INPUT RECORDS:
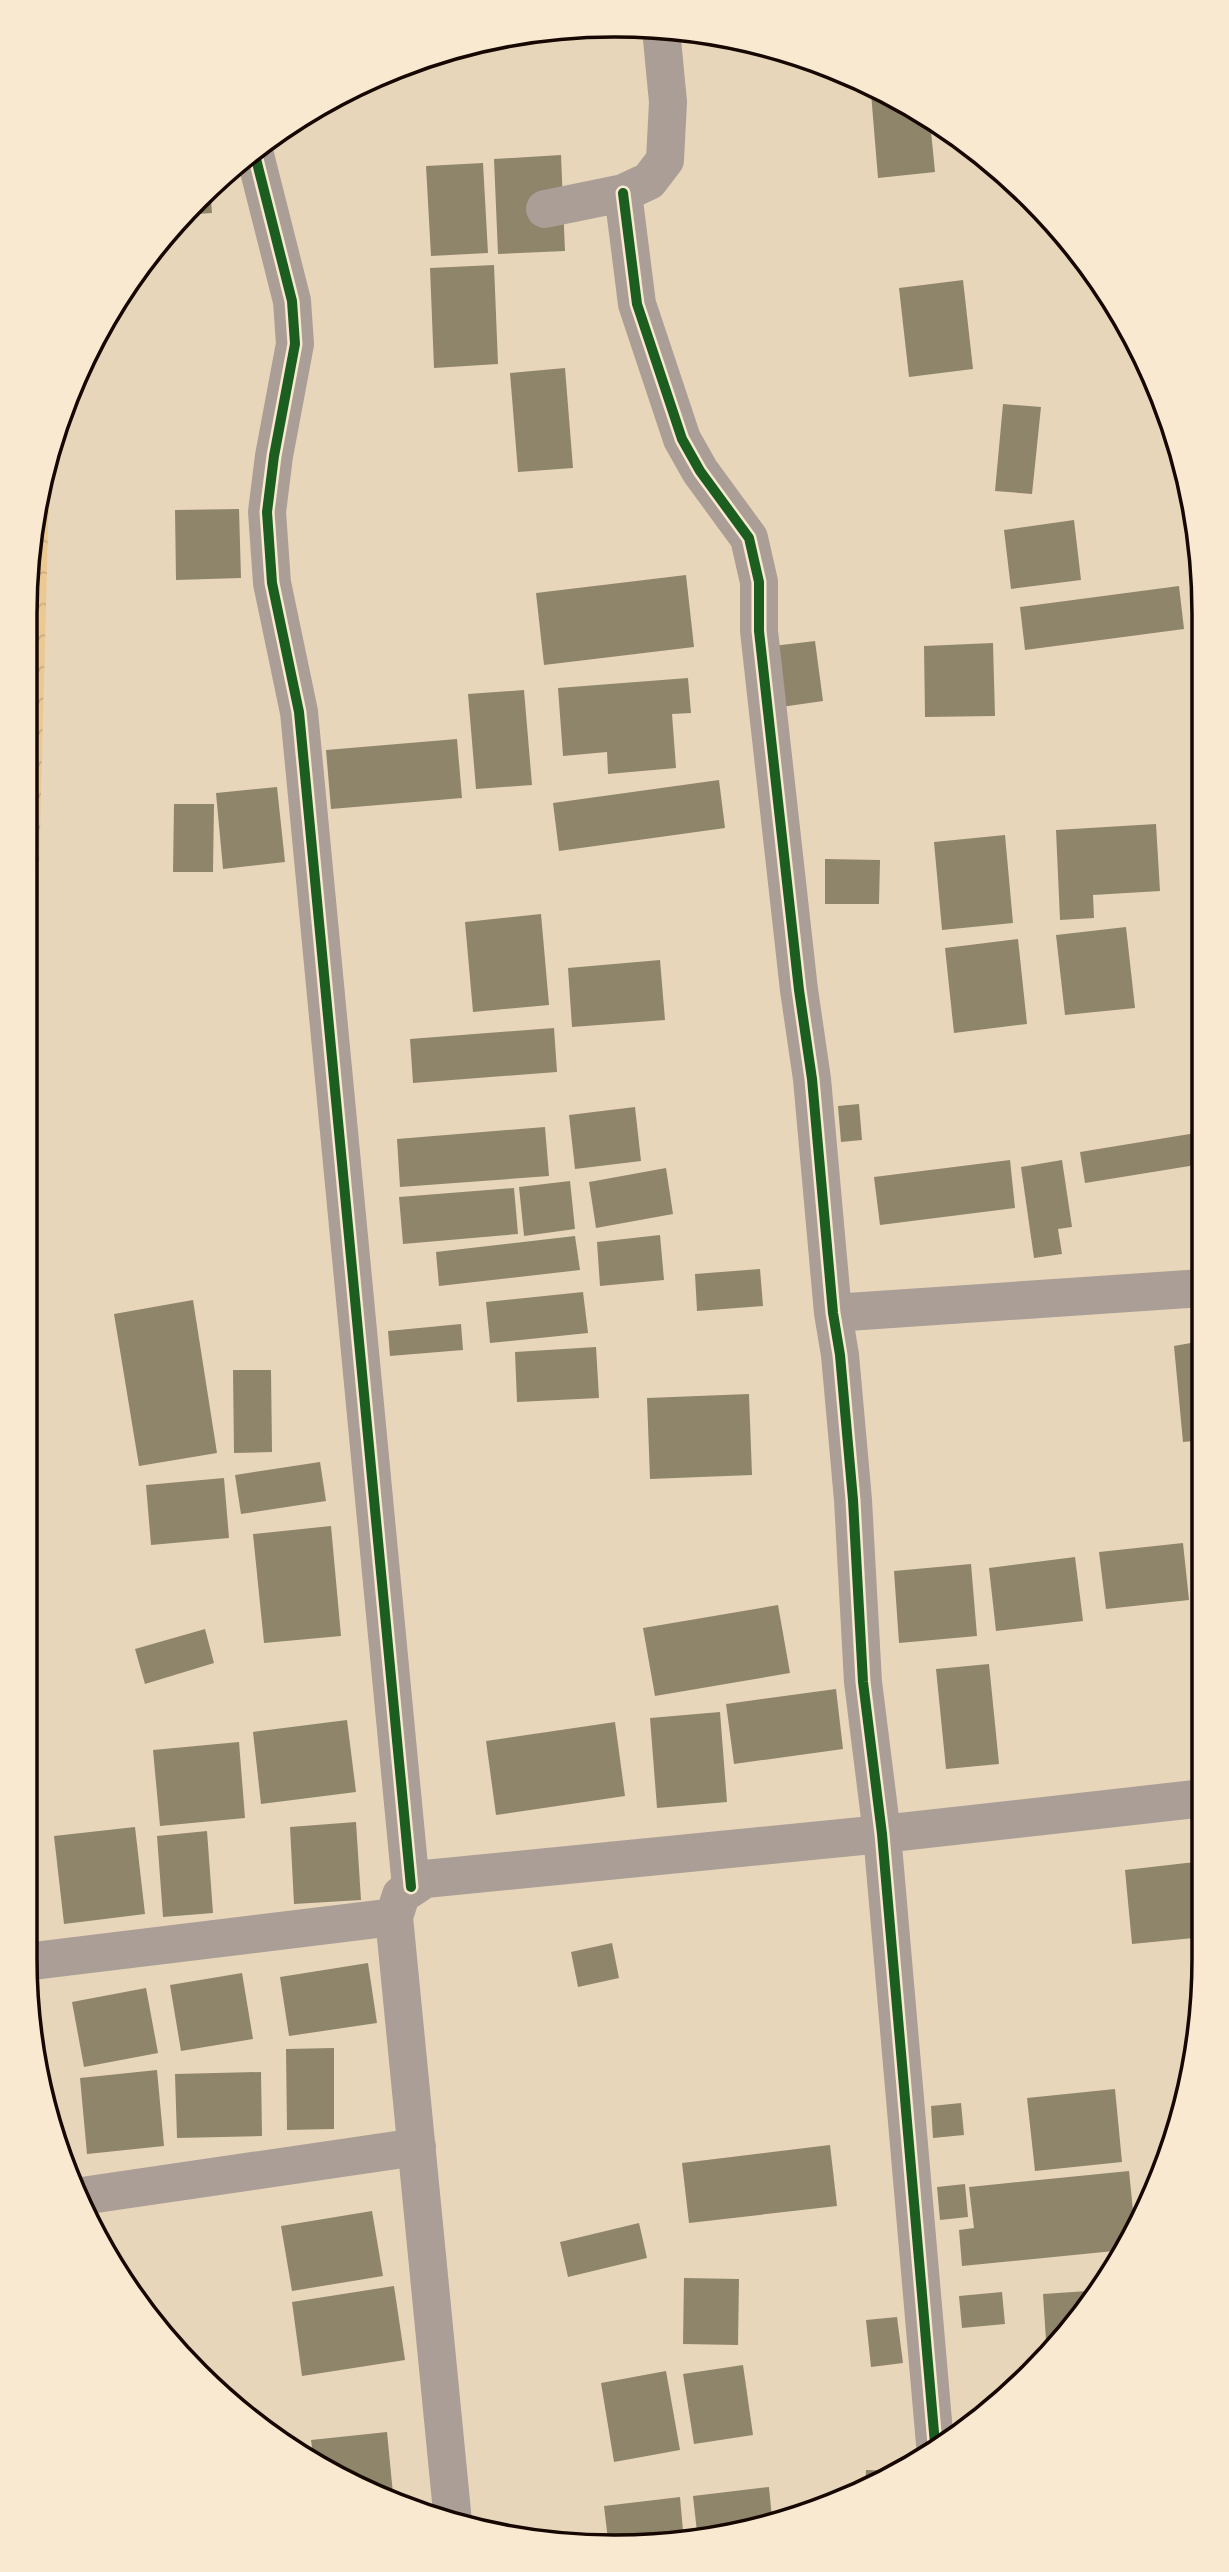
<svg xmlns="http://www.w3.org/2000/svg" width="1229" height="2572" font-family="'Noto Sans',sans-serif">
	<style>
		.forest { fill: url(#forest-crowns) }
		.building { fill: #8f856a }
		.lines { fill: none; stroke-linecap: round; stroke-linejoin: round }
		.minor { stroke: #ab9e96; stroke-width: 38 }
		.cycleway-casing { stroke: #fae9d1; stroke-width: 15 }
		.cycleway { stroke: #1b5e20; stroke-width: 10 }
		.rim { fill: none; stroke: #160800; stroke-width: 3.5 }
	</style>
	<defs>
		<pattern id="forest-crowns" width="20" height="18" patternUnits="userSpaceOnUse" patternTransform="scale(1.75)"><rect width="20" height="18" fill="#ecc993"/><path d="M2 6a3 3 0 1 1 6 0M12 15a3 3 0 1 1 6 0" fill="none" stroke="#caab7d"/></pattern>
	</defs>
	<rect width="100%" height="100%" fill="#e8d6bb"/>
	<path class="forest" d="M50 454 25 1401V614L36 499Z"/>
	<path class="building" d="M880 92 930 121 935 172 878 178 871 93Z
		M561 155 565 251 498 254 494 159Z
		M483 163 488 253 431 256 426 166Z
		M210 187 212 213 183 215 198 197Z
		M494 265 498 364 434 368 430 268Z
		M963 280 973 369 909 377 899 288Z
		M565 368 573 468 518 472 510 373Z
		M1003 404 1041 407 1032 494 995 491Z
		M239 509 241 578 176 580 175 510Z
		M1074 520 1081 580 1011 589 1004 530Z
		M686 575 694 647 544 665 536 593Z
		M1179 586 1184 629 1025 650 1020 607Z
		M1193 603H1200V645H1194Z
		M815 641 823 701 781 707 773 646Z
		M993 643 995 716 925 717 924 646Z
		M688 678 691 713 672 714 676 768 608 774 607 752 563 756 558 688Z
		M524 690 532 785 476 789 468 694Z
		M457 739 462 798 331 809 326 750Z
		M719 780 725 828 559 851 553 803Z
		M277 787 285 862 223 869 216 793Z
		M174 804H214L213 872H173Z
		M1156 824 1160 891 1093 895 1094 918 1060 920 1056 830Z
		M1005 835 1013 923 942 930 934 842Z
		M825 859 880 860 879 904H825Z
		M541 914 549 1005 473 1012 465 922Z
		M1126 927 1135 1008 1065 1015 1056 935Z
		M1018 939 1027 1024 954 1033 945 948Z
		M660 960 665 1020 572 1027 568 968Z
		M554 1028 557 1072 413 1083 410 1039Z
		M859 1104 862 1140 841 1142 838 1106Z
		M635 1107 641 1161 575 1169 569 1115Z
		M545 1127 549 1176 400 1187 397 1139Z
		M1202 1132V1164L1085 1183 1080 1152Z
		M1010 1160 1015 1208 880 1225 874 1177Z
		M1062 1160 1072 1227 1058 1229 1062 1254 1034 1258 1021 1167Z
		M666 1168 673 1214 596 1228 589 1182Z
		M570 1181 575 1229 524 1236 519 1187Z
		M514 1188 518 1234 403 1244 399 1197Z
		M660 1235 664 1280 600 1286 597 1242Z
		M575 1236 580 1270 439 1286 436 1252Z
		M760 1269 763 1306 697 1311 695 1274Z
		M583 1292 588 1333 490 1343 486 1302Z
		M193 1300 217 1453 139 1466 114 1314Z
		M461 1324 463 1350 390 1356 388 1331Z
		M1202 1341 1203 1440 1183 1442 1174 1346Z
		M596 1347 599 1398 517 1402 515 1352Z
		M233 1370H271L272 1452 234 1453Z
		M749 1394 752 1475 650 1479 647 1398Z
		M320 1462 326 1501 241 1514 235 1475Z
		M1203 1463V1516L1199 1517 1192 1464Z
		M224 1478 229 1538 151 1545 146 1485Z
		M331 1526 341 1636 264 1643 253 1534Z
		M1183 1543 1189 1600 1106 1609 1099 1552Z
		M1075 1557 1083 1621 996 1631 989 1568Z
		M971 1564 977 1636 899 1643 894 1571Z
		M778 1605 790 1673 655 1696 643 1628Z
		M205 1629 214 1663 145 1684 135 1649Z
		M989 1664 999 1764 946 1769 936 1669Z
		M836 1689 843 1749 734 1764 726 1704Z
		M720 1712 727 1802 657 1808 650 1718Z
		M347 1720 356 1792 261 1804 253 1732Z
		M615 1722 625 1796 496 1815 486 1741Z
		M239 1742 245 1818 160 1826 153 1750Z
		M356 1822 361 1900 294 1904 290 1827Z
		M135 1827 145 1914 64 1924 54 1836Z
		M207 1831 213 1913 163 1917 157 1836Z
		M1204 1861V1937L1132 1944 1125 1870Z
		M612 1943 619 1978 578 1987 571 1952Z
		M368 1963 377 2023 289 2036 280 1977Z
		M242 1973 253 2039 181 2051 170 1985Z
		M146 1988 158 2053 84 2067 72 2002Z
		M334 2048V2129L287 2130 286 2049Z
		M157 2070 164 2146 87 2154 80 2078Z
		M1193 2070V2073L1180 2115 1179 2072Z
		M261 2072 262 2136 177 2138 175 2074Z
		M1115 2089 1122 2162 1035 2171 1027 2098Z
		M961 2103 964 2135 933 2138 931 2106Z
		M830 2145 837 2206 689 2223 682 2163Z
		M1129 2171 1135 2230 1124 2250 962 2266 959 2230 974 2228 969 2187Z
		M965 2184 968 2217 940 2220 937 2187Z
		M372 2211 383 2276 292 2291 281 2226Z
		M639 2223 647 2258 568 2277 560 2242Z
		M684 2278 739 2279 738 2345 683 2344Z
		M394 2286 405 2360 302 2376 292 2302Z
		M1102 2290 1047 2356 1043 2294Z
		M1002 2292 1005 2324 962 2328 959 2296Z
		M897 2317 903 2363 871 2367 866 2320Z
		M743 2365 753 2435 694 2444 683 2374Z
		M666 2371 680 2450 614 2462 601 2383Z
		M387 2432 394 2504 314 2462 311 2440Z
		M303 2443 304 2457 283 2445Z
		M866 2470 897 2471 876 2486 865 2490Z
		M769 2487 772 2518 698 2541 693 2496Z
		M680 2497 684 2542 608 2540 604 2506Z"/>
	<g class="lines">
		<path class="minor" d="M254 151 292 301 295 344 274 456 267 512 272 583 299 712 411 1887
			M623 193 637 304 682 439 700 471 749 538 759 582V631L799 990 812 1079 833 1313 840 1355 853 1500 863 1682 882 1834 935 2444
			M545 209 623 193 649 181 665 160 668 102 661 29
			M833 1313 1202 1288
			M25 1962 394 1917
			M82 2196 417 2147
			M453 2522 394 1917 401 1895 425 1879 882 1834 1204 1798"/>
		<g class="cycleway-casing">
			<path id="cycleway" d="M254 151 292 301 295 344 274 456 267 512 272 583 299 712 411 1887
				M623 193 637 304 682 439 700 471 749 538 759 582V631L799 990 812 1079 833 1313 840 1355 853 1500 863 1682 882 1834 935 2444"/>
		</g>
		<use href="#cycleway" class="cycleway"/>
	</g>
	<path d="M0 0H1229V2572H0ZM614 37H615A577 577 0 0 1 1192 614V1958A577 577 0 0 1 615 2535H614A577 577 0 0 1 37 1958V614A577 577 0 0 1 614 37Z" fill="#fae9d1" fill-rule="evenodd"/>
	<path class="rim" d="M614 37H615A577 577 0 0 1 1192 614V1958A577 577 0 0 1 615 2535H614A577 577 0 0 1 37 1958V614A577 577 0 0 1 614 37Z"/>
</svg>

TASK REQUIREMENTS:
Repeat the data word for word. Skip the pictures.

WRITTEN ANSWER:
<svg xmlns="http://www.w3.org/2000/svg" width="1229" height="2572" font-family="'Noto Sans',sans-serif">
	<style>
		.forest { fill: url(#forest-crowns) }
		.building { fill: #8f856a }
		.lines { fill: none; stroke-linecap: round; stroke-linejoin: round }
		.minor { stroke: #ab9e96; stroke-width: 38 }
		.cycleway-casing { stroke: #fae9d1; stroke-width: 15 }
		.cycleway { stroke: #1b5e20; stroke-width: 10 }
		.rim { fill: none; stroke: #160800; stroke-width: 3.5 }
	</style>
	<defs>
		<pattern id="forest-crowns" width="20" height="18" patternUnits="userSpaceOnUse" patternTransform="scale(1.75)"><rect width="20" height="18" fill="#ecc993"/><path d="M2 6a3 3 0 1 1 6 0M12 15a3 3 0 1 1 6 0" fill="none" stroke="#caab7d"/></pattern>
	</defs>
	<rect width="100%" height="100%" fill="#e8d6bb"/>
	<path class="forest" d="M50 454 25 1401V614L36 499Z"/>
	<path class="building" d="M880 92 930 121 935 172 878 178 871 93Z
		M561 155 565 251 498 254 494 159Z
		M483 163 488 253 431 256 426 166Z
		M210 187 212 213 183 215 198 197Z
		M494 265 498 364 434 368 430 268Z
		M963 280 973 369 909 377 899 288Z
		M565 368 573 468 518 472 510 373Z
		M1003 404 1041 407 1032 494 995 491Z
		M239 509 241 578 176 580 175 510Z
		M1074 520 1081 580 1011 589 1004 530Z
		M686 575 694 647 544 665 536 593Z
		M1179 586 1184 629 1025 650 1020 607Z
		M1193 603H1200V645H1194Z
		M815 641 823 701 781 707 773 646Z
		M993 643 995 716 925 717 924 646Z
		M688 678 691 713 672 714 676 768 608 774 607 752 563 756 558 688Z
		M524 690 532 785 476 789 468 694Z
		M457 739 462 798 331 809 326 750Z
		M719 780 725 828 559 851 553 803Z
		M277 787 285 862 223 869 216 793Z
		M174 804H214L213 872H173Z
		M1156 824 1160 891 1093 895 1094 918 1060 920 1056 830Z
		M1005 835 1013 923 942 930 934 842Z
		M825 859 880 860 879 904H825Z
		M541 914 549 1005 473 1012 465 922Z
		M1126 927 1135 1008 1065 1015 1056 935Z
		M1018 939 1027 1024 954 1033 945 948Z
		M660 960 665 1020 572 1027 568 968Z
		M554 1028 557 1072 413 1083 410 1039Z
		M859 1104 862 1140 841 1142 838 1106Z
		M635 1107 641 1161 575 1169 569 1115Z
		M545 1127 549 1176 400 1187 397 1139Z
		M1202 1132V1164L1085 1183 1080 1152Z
		M1010 1160 1015 1208 880 1225 874 1177Z
		M1062 1160 1072 1227 1058 1229 1062 1254 1034 1258 1021 1167Z
		M666 1168 673 1214 596 1228 589 1182Z
		M570 1181 575 1229 524 1236 519 1187Z
		M514 1188 518 1234 403 1244 399 1197Z
		M660 1235 664 1280 600 1286 597 1242Z
		M575 1236 580 1270 439 1286 436 1252Z
		M760 1269 763 1306 697 1311 695 1274Z
		M583 1292 588 1333 490 1343 486 1302Z
		M193 1300 217 1453 139 1466 114 1314Z
		M461 1324 463 1350 390 1356 388 1331Z
		M1202 1341 1203 1440 1183 1442 1174 1346Z
		M596 1347 599 1398 517 1402 515 1352Z
		M233 1370H271L272 1452 234 1453Z
		M749 1394 752 1475 650 1479 647 1398Z
		M320 1462 326 1501 241 1514 235 1475Z
		M1203 1463V1516L1199 1517 1192 1464Z
		M224 1478 229 1538 151 1545 146 1485Z
		M331 1526 341 1636 264 1643 253 1534Z
		M1183 1543 1189 1600 1106 1609 1099 1552Z
		M1075 1557 1083 1621 996 1631 989 1568Z
		M971 1564 977 1636 899 1643 894 1571Z
		M778 1605 790 1673 655 1696 643 1628Z
		M205 1629 214 1663 145 1684 135 1649Z
		M989 1664 999 1764 946 1769 936 1669Z
		M836 1689 843 1749 734 1764 726 1704Z
		M720 1712 727 1802 657 1808 650 1718Z
		M347 1720 356 1792 261 1804 253 1732Z
		M615 1722 625 1796 496 1815 486 1741Z
		M239 1742 245 1818 160 1826 153 1750Z
		M356 1822 361 1900 294 1904 290 1827Z
		M135 1827 145 1914 64 1924 54 1836Z
		M207 1831 213 1913 163 1917 157 1836Z
		M1204 1861V1937L1132 1944 1125 1870Z
		M612 1943 619 1978 578 1987 571 1952Z
		M368 1963 377 2023 289 2036 280 1977Z
		M242 1973 253 2039 181 2051 170 1985Z
		M146 1988 158 2053 84 2067 72 2002Z
		M334 2048V2129L287 2130 286 2049Z
		M157 2070 164 2146 87 2154 80 2078Z
		M1193 2070V2073L1180 2115 1179 2072Z
		M261 2072 262 2136 177 2138 175 2074Z
		M1115 2089 1122 2162 1035 2171 1027 2098Z
		M961 2103 964 2135 933 2138 931 2106Z
		M830 2145 837 2206 689 2223 682 2163Z
		M1129 2171 1135 2230 1124 2250 962 2266 959 2230 974 2228 969 2187Z
		M965 2184 968 2217 940 2220 937 2187Z
		M372 2211 383 2276 292 2291 281 2226Z
		M639 2223 647 2258 568 2277 560 2242Z
		M684 2278 739 2279 738 2345 683 2344Z
		M394 2286 405 2360 302 2376 292 2302Z
		M1102 2290 1047 2356 1043 2294Z
		M1002 2292 1005 2324 962 2328 959 2296Z
		M897 2317 903 2363 871 2367 866 2320Z
		M743 2365 753 2435 694 2444 683 2374Z
		M666 2371 680 2450 614 2462 601 2383Z
		M387 2432 394 2504 314 2462 311 2440Z
		M303 2443 304 2457 283 2445Z
		M866 2470 897 2471 876 2486 865 2490Z
		M769 2487 772 2518 698 2541 693 2496Z
		M680 2497 684 2542 608 2540 604 2506Z"/>
	<g class="lines">
		<path class="minor" d="M254 151 292 301 295 344 274 456 267 512 272 583 299 712 411 1887
			M623 193 637 304 682 439 700 471 749 538 759 582V631L799 990 812 1079 833 1313 840 1355 853 1500 863 1682 882 1834 935 2444
			M545 209 623 193 649 181 665 160 668 102 661 29
			M833 1313 1202 1288
			M25 1962 394 1917
			M82 2196 417 2147
			M453 2522 394 1917 401 1895 425 1879 882 1834 1204 1798"/>
		<g class="cycleway-casing">
			<path id="cycleway" d="M254 151 292 301 295 344 274 456 267 512 272 583 299 712 411 1887
				M623 193 637 304 682 439 700 471 749 538 759 582V631L799 990 812 1079 833 1313 840 1355 853 1500 863 1682 882 1834 935 2444"/>
		</g>
		<use href="#cycleway" class="cycleway"/>
	</g>
	<path d="M0 0H1229V2572H0ZM614 37H615A577 577 0 0 1 1192 614V1958A577 577 0 0 1 615 2535H614A577 577 0 0 1 37 1958V614A577 577 0 0 1 614 37Z" fill="#fae9d1" fill-rule="evenodd"/>
	<path class="rim" d="M614 37H615A577 577 0 0 1 1192 614V1958A577 577 0 0 1 615 2535H614A577 577 0 0 1 37 1958V614A577 577 0 0 1 614 37Z"/>
</svg>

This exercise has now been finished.